Gian Battista Gaddoni, titolare dell’albergo ristorante Canè di Dozza «Materie prime del territorio per piatti buoni e sani»

«La cucina della tradizione può andare a braccetto con l’innovazione, riscoprendo le materie prime tipiche del territorio: così si possono fare piatti buoni e al tempo stesso sani». Gian Battista Gaddoni, titolare dell’albergo ristorante “Canè” di Dozza, racconta così la filosofia che guida una delle attività simbolo del nostro territorio.

Il fondatore Giulio Canè l’ha gestito dal 1928 fino al 1960. «All’epoca non c’era molto nel panorama dell’ospitalità da queste parti – ricorda Gaddoni -, e l’albergo ristorante Cané rappresentava un punto di riferimento per molti bolognesi per trascorrere un paio di giorni lontano dalla città», ricorda Gaddoni. In seguito la guida del ristorante è passata alla figlia del fondatore, Ione Canè, che se ne è occupata insieme al marito, Giuliano Carreri, fino al 1983, quando son o subentrati Gaddoni e la moglie Giuliana.

Qual è la filosofia del ristorante?

«Definirla solo emiliana o solo romagnola è riduttivo. Siamo ‘terra di confine’ e la nostra cucina inevitabilmente ne è stata influenzata: è emiliano-romagnola, che significa prima di tutto rispetto delle ‘basi’. La pasta ne rappresenta la colonna portante e dev’essere fatta a mano, così rimane più porosa e raccoglie meglio il sugo rispetto a quella fatta a macchina. Poniamo anche grande attenzione ai produttori da cui ci riforniamo. Nel corso degli anni, inoltre, è cresciuta decisamente l’attenzione alla digeribilità e a rendere salutari i nostri cibi senza perdere di vista tradizione e gusto. Ad esempio, una volta il ragù doveva avere uno strato di grasso ‘importante’, mentre oggi sappiamo che gli oli cotti fanno male e si può fare un sugo più leggero, ma altrettanto buono. Un altro elemento è la conoscenza dei punti di fumo che permette fritti digeribili e più sani».

Qual è il suo rapporto con le materie prime e coi vini del territorio?

«Noi ci serviamo quasi esclusivamente di materie prime locali coltivate o allevate da fornitori locali. I polli, le uova (ne utilizziamo circa 2.000 a settimana per la maggior parte dell’anno), le verdure e molto altro provengono dal territorio».

Perché ha aderito al progetto «Cultura del Cibo»?

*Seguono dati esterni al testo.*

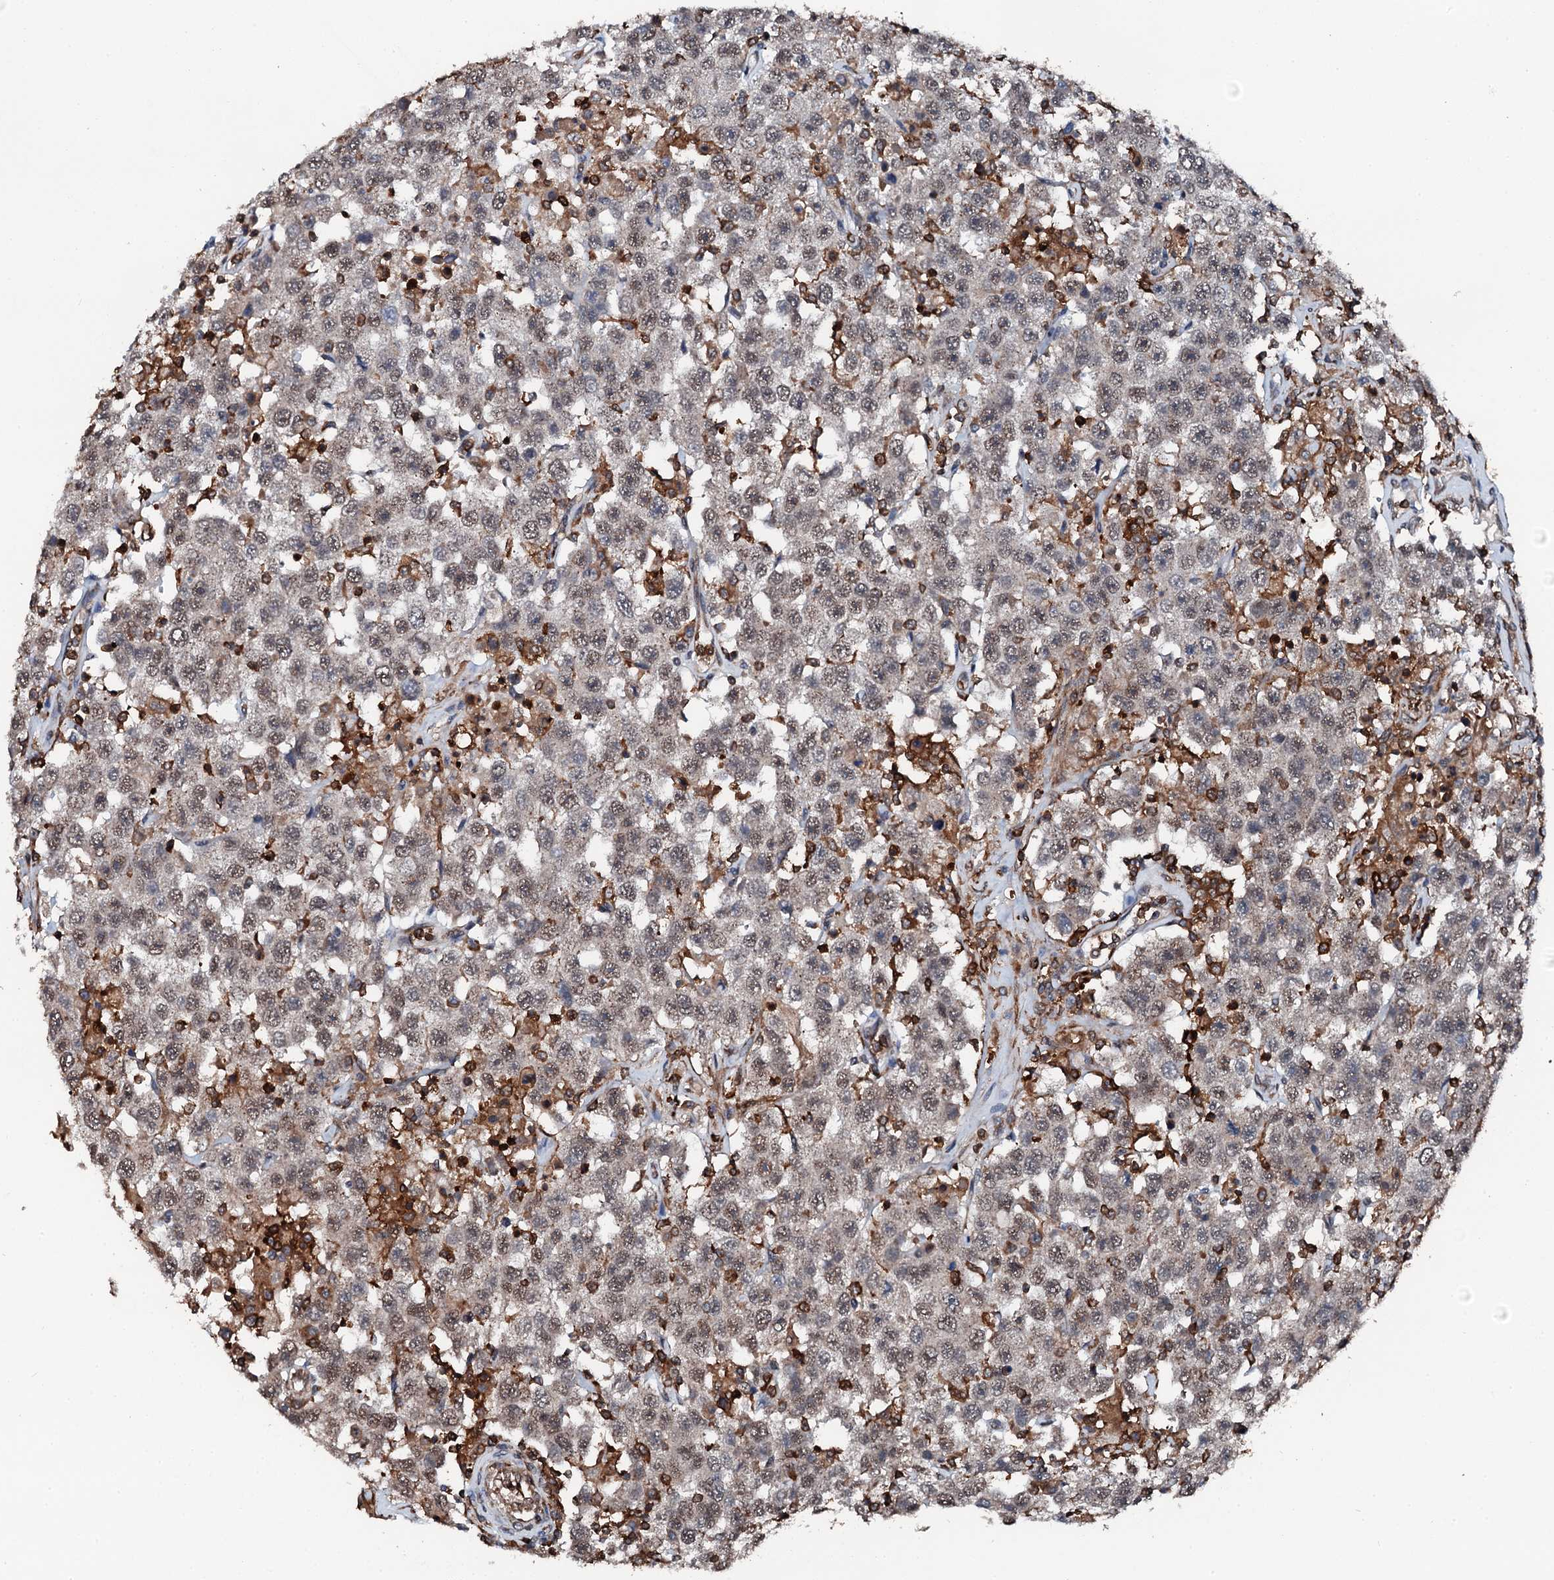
{"staining": {"intensity": "weak", "quantity": ">75%", "location": "nuclear"}, "tissue": "testis cancer", "cell_type": "Tumor cells", "image_type": "cancer", "snomed": [{"axis": "morphology", "description": "Seminoma, NOS"}, {"axis": "topography", "description": "Testis"}], "caption": "Testis seminoma stained with DAB (3,3'-diaminobenzidine) IHC exhibits low levels of weak nuclear positivity in about >75% of tumor cells. (brown staining indicates protein expression, while blue staining denotes nuclei).", "gene": "EDC4", "patient": {"sex": "male", "age": 41}}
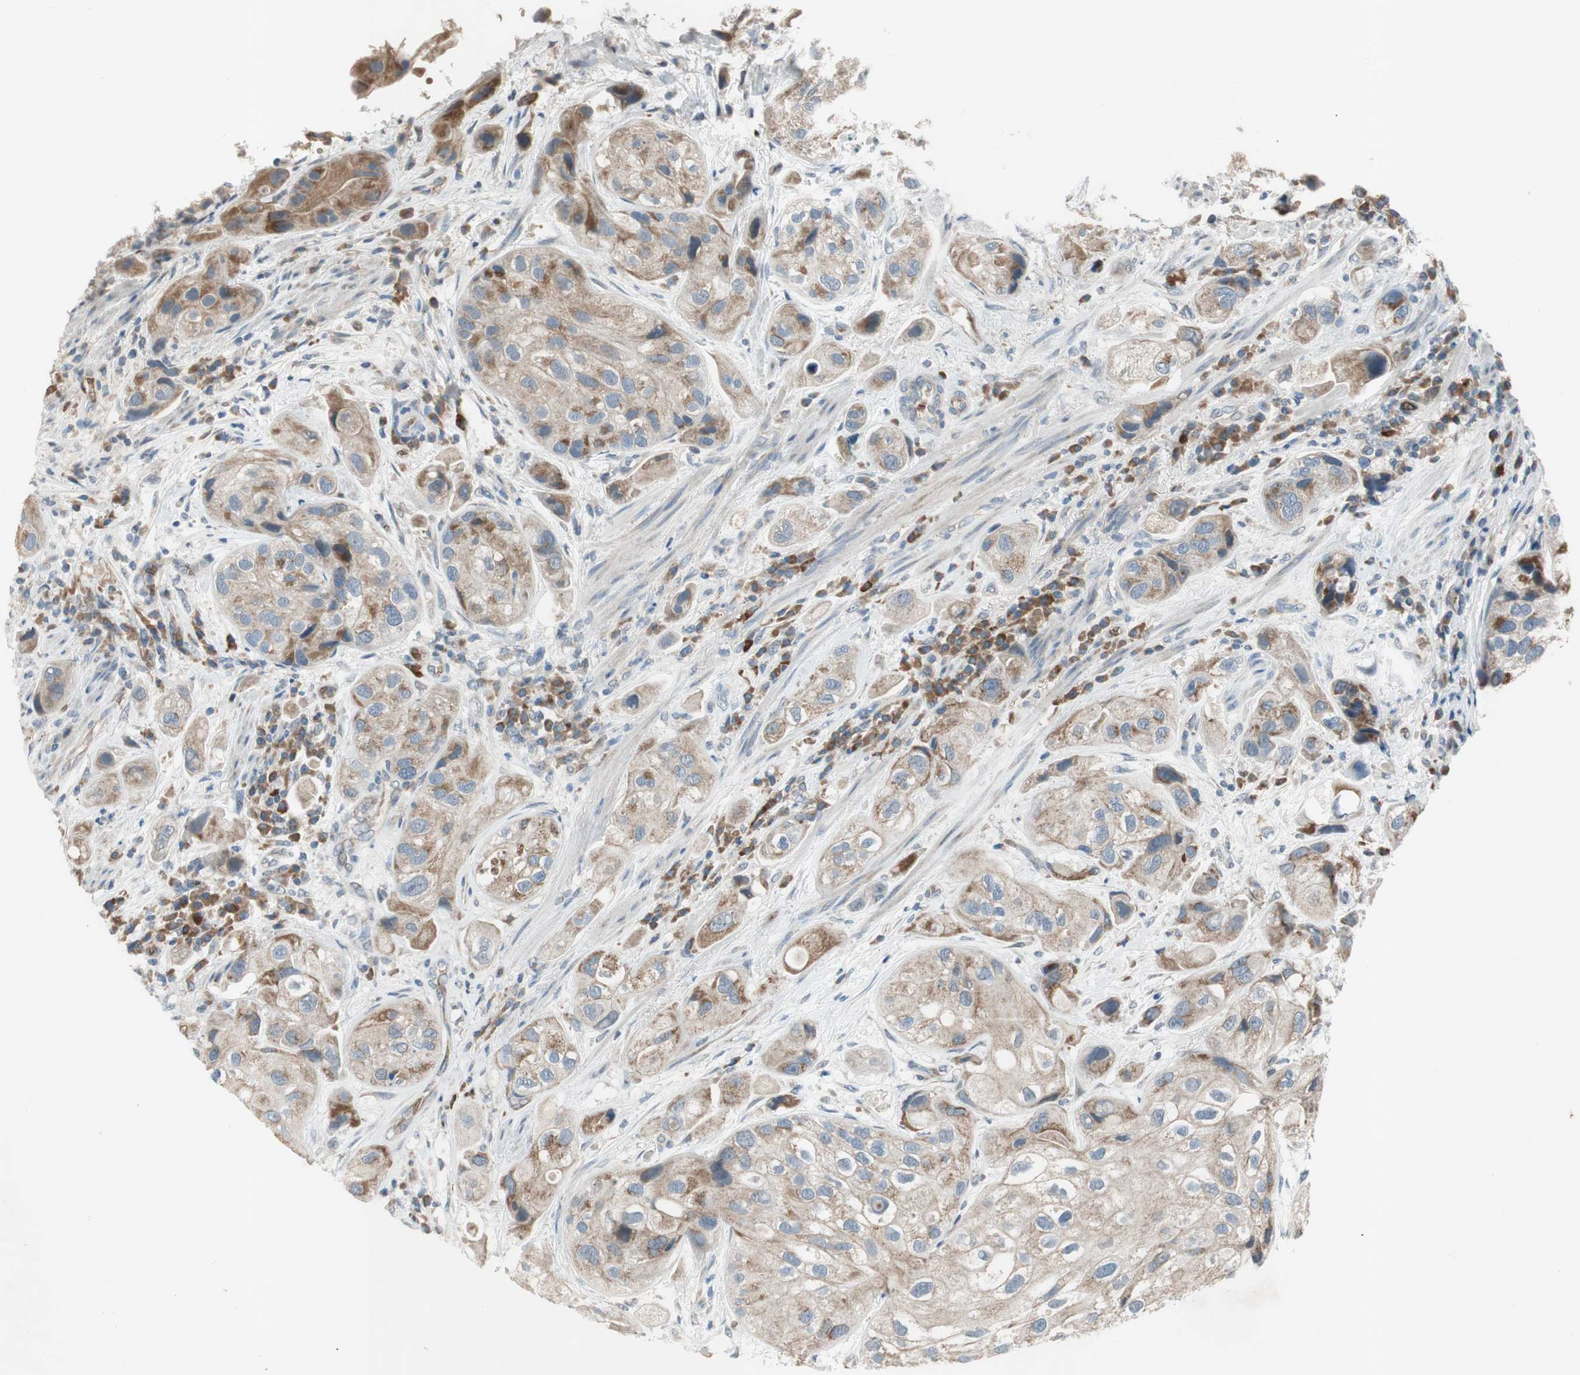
{"staining": {"intensity": "weak", "quantity": ">75%", "location": "cytoplasmic/membranous"}, "tissue": "urothelial cancer", "cell_type": "Tumor cells", "image_type": "cancer", "snomed": [{"axis": "morphology", "description": "Urothelial carcinoma, High grade"}, {"axis": "topography", "description": "Urinary bladder"}], "caption": "Immunohistochemical staining of urothelial carcinoma (high-grade) exhibits low levels of weak cytoplasmic/membranous expression in approximately >75% of tumor cells. Using DAB (brown) and hematoxylin (blue) stains, captured at high magnification using brightfield microscopy.", "gene": "GYPC", "patient": {"sex": "female", "age": 64}}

«Credo sia importante per trasmettere ai giovani e ai bambini la corretta cultura del mangiare bene e sano. Un bambino su tre è obeso e alla base c’è quasi sempre una cattiva alimentazione. La conoscenza e la scienza mettono a disposizione molte nozioni: gli eccessi sono individuabili ed evitabili».

Il vostro cavallo di battaglia ai fornelli?

«Il ristorante nacque con il pollo alla diavola cotto sulla brace di legna, la tagliatella e il tortellone ‘alla moda di Canè’ (ossia servito con burro fuso e dadini di prosciutto cotto). Direi che il primo è sicuramente il nostro piatto più storico, la nostra bandiera. Per farlo occorre un pollo allevato a terra, così ha la carne più consistente; dev’essere ‘maturo’, ma non troppo grosso altrimenti si fa fatica a cuocere sulla brace. E’ un piatto che va fatto ‘espresso’ e necessita di 40 minuti di cottura con un rituale ricco di attenzioni, bagnandolo con olio e gocce di limone finché non diventa ben croccante».

Il suo piatto preferito?

«Sono due, uno di tradizione emiliana e uno romagnolo. Facciamo un brodo buonissimo, senza lesinare con cappone e manzo e ci cuociamo i tortellini, fantastico. Poi le tagliatelle al prosciutto, più leggere rispetto al classico ragù».

 

LA SCHEDA

Luogo: Dozza, via XX settembre 27.

Tipologia: Ristorante con cucina emiliano-romagnola sia tipica, che rivisitata.

Orari d’apertura: Dal martedì alla domenica, dalle 7 all’1.